What does the Government do to protect me?

In Canada, several government organizations work together every day to keep your food safe:

  • Health Canada prepares and develops food safety standards and policies using science-based surveillance and monitoring of seafoods, harvested and sold in Canada, to help minimize the risk of foodborne illnesses.
  • The Canadian Food Inspection Agency (CFIA) enforces these policies and standards and carries out inspections to make sure the food industry meets its food safety responsibilities.
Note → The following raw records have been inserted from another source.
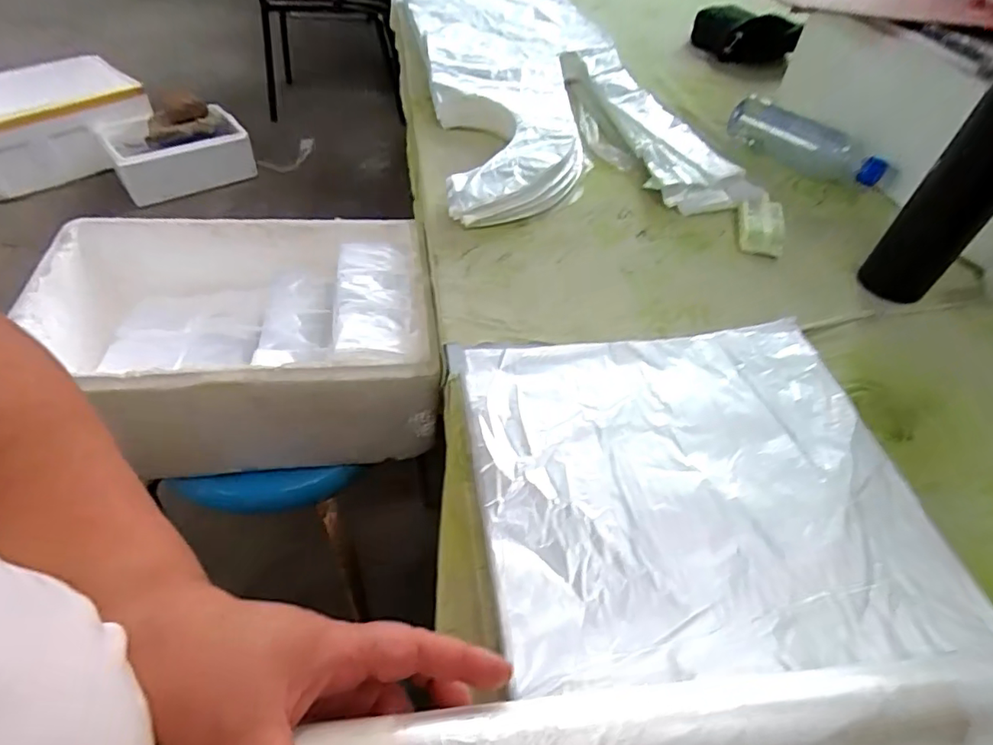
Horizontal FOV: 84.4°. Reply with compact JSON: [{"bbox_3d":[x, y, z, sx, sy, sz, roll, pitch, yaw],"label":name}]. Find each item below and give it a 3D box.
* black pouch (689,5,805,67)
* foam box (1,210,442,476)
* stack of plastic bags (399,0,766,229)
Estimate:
[{"bbox_3d":[0.448,-0.615,1.006,0.205,0.077,0.041,28,52,20],"label":"black pouch"},{"bbox_3d":[-0.274,-0.037,0.629,0.390,0.158,0.255,-4,48,-8],"label":"foam box"},{"bbox_3d":[0.042,-0.521,0.911,0.353,0.072,0.911,-6,48,-10],"label":"stack of plastic bags"}]

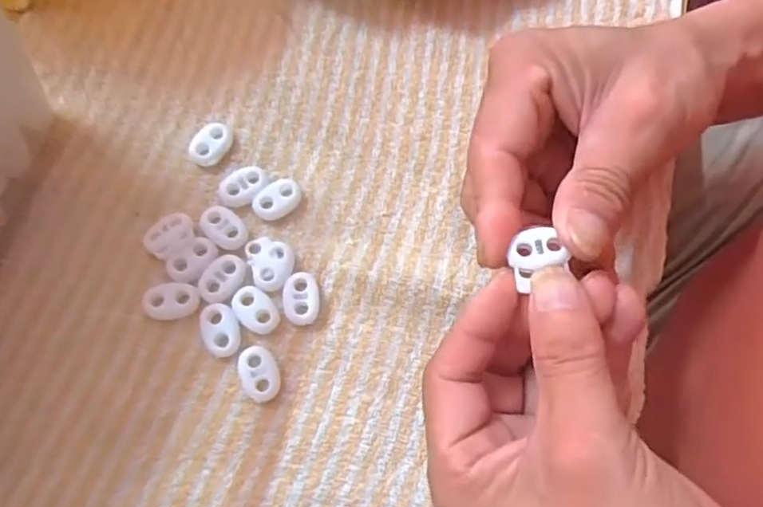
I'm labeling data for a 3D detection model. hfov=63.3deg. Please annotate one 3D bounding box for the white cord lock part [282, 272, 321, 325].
[{"bbox_3d":[-0.034,0.019,0.260,0.016,0.005,0.022,-4,70,-4],"label":"white cord lock part"}]

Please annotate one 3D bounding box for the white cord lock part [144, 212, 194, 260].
[{"bbox_3d":[-0.091,-0.008,0.266,0.021,0.007,0.018,-38,76,-15],"label":"white cord lock part"}]

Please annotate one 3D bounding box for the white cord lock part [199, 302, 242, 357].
[{"bbox_3d":[-0.066,0.031,0.252,0.016,0.004,0.022,-28,74,-12],"label":"white cord lock part"}]

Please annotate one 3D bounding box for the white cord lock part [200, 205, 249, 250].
[{"bbox_3d":[-0.069,-0.012,0.267,0.024,0.004,0.014,40,73,11],"label":"white cord lock part"}]

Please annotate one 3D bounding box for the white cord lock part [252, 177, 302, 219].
[{"bbox_3d":[-0.046,-0.024,0.276,0.022,0.006,0.015,-24,73,-11],"label":"white cord lock part"}]

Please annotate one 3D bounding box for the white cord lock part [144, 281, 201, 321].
[{"bbox_3d":[-0.087,0.020,0.258,0.022,0.004,0.015,-8,71,-6],"label":"white cord lock part"}]

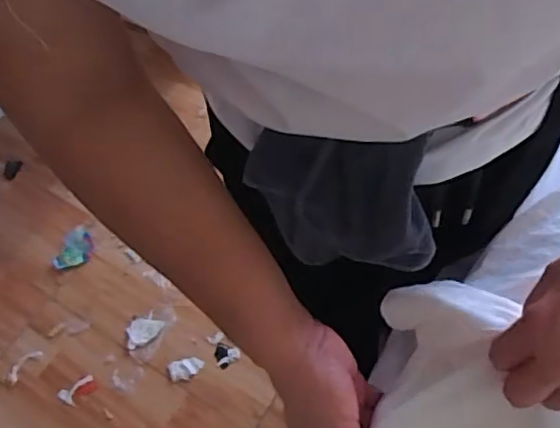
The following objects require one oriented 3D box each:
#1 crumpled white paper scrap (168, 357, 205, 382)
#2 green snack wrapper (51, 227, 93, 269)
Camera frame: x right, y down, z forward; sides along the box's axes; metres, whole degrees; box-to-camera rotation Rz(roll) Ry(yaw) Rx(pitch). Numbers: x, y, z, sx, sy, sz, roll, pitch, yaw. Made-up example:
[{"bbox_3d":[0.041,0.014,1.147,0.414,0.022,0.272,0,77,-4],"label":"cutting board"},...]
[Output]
[{"bbox_3d":[-0.203,0.335,1.264,0.073,0.012,0.044,-18,56,-1],"label":"crumpled white paper scrap"},{"bbox_3d":[-0.528,0.092,1.498,0.068,0.031,0.119,10,60,16],"label":"green snack wrapper"}]

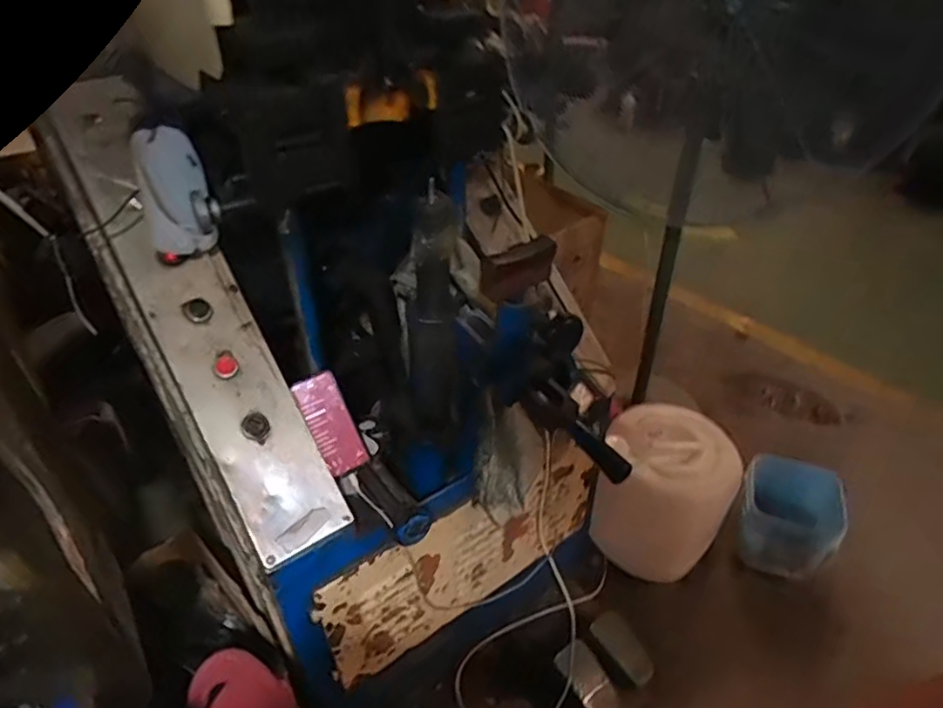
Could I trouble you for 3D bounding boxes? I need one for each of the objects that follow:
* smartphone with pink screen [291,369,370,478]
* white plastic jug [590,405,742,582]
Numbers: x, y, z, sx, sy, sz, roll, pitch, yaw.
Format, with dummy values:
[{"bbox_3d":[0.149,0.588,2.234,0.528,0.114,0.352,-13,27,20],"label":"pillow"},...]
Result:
[{"bbox_3d":[-0.211,0.105,0.900,0.061,0.155,0.009,-25,10,-12],"label":"smartphone with pink screen"},{"bbox_3d":[0.456,0.331,1.420,0.291,0.323,0.256,18,41,22],"label":"white plastic jug"}]

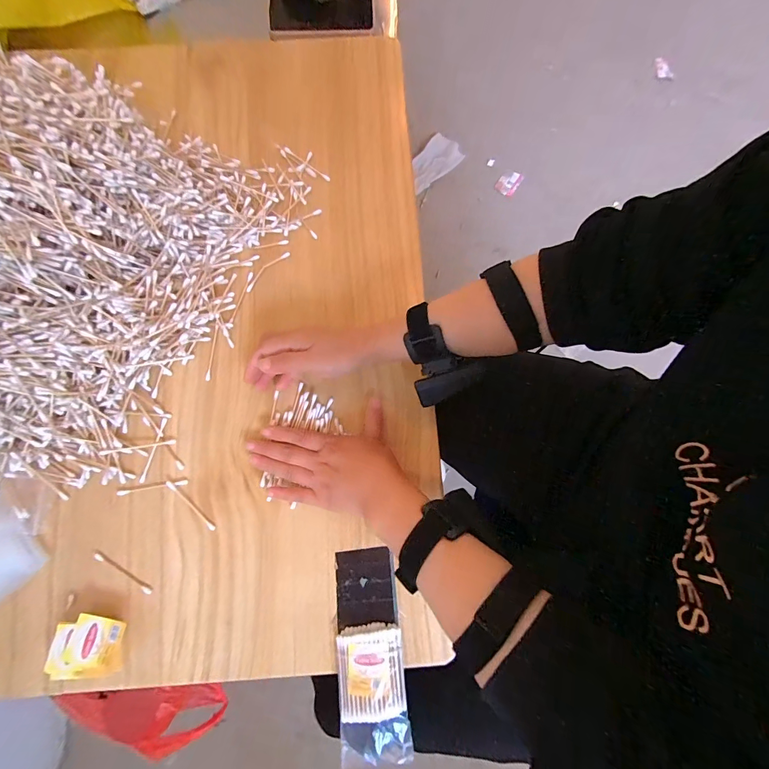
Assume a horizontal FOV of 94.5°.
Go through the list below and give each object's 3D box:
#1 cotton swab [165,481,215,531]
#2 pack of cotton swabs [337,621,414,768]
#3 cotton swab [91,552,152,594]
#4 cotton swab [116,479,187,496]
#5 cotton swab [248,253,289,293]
[{"bbox_3d":[-0.206,0.128,0.375,0.071,0.005,0.007,43,82,5],"label":"cotton swab"},{"bbox_3d":[-0.011,0.292,0.338,0.064,0.017,0.110,-4,81,-2],"label":"pack of cotton swabs"},{"bbox_3d":[-0.272,0.195,0.368,0.075,0.004,0.007,29,81,3],"label":"cotton swab"},{"bbox_3d":[-0.247,0.110,0.379,0.073,0.004,0.006,-9,81,-3],"label":"cotton swab"},{"bbox_3d":[-0.142,-0.138,0.429,0.012,0.004,0.068,43,82,5],"label":"cotton swab"}]

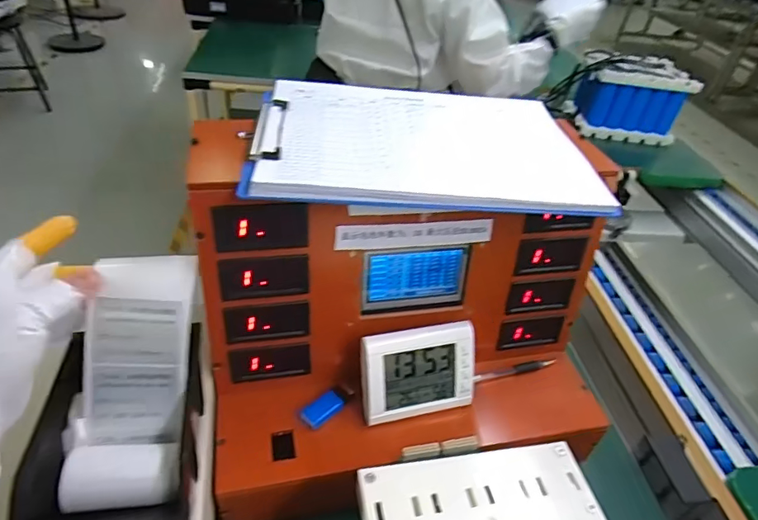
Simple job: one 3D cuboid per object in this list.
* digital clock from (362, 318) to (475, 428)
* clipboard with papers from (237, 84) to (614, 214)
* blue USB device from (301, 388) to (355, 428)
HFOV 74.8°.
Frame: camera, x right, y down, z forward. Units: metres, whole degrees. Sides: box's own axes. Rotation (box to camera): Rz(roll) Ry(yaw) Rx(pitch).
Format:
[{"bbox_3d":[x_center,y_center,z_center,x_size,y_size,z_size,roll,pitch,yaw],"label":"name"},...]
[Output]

The CFIA works with Health Canada to make sure that foodborne illness is detected early and warnings go out to the public quickly.
  • The Public Health Agency of Canada studies the incidence and causes of diseases in Canada, conducts outbreak surveillance, and coordinates outbreak response.

The Government of Canada works very hard to protect your health and safety:

  • We are carrying out a five-year Food and Consumer Safety Action Plan, to strengthen and modernize Canada's safety system and make sure you can have confidence in the quality and safety of the food, health and consumer products you buy.
  • We are investing in Canada's food safety system by enhancing food safety in areas such as prevention, early detection, active surveillance and effective response and communication with Canadians.
  • We support and participate in public awareness campaigns about safe food practices, like the Canadian Partnership for Consumer Food Safety Education's Be Food Safe program, which encourages Canadian consumers to think of food safety at every step of the food handling process, from shopping for groceries to re-heating leftovers.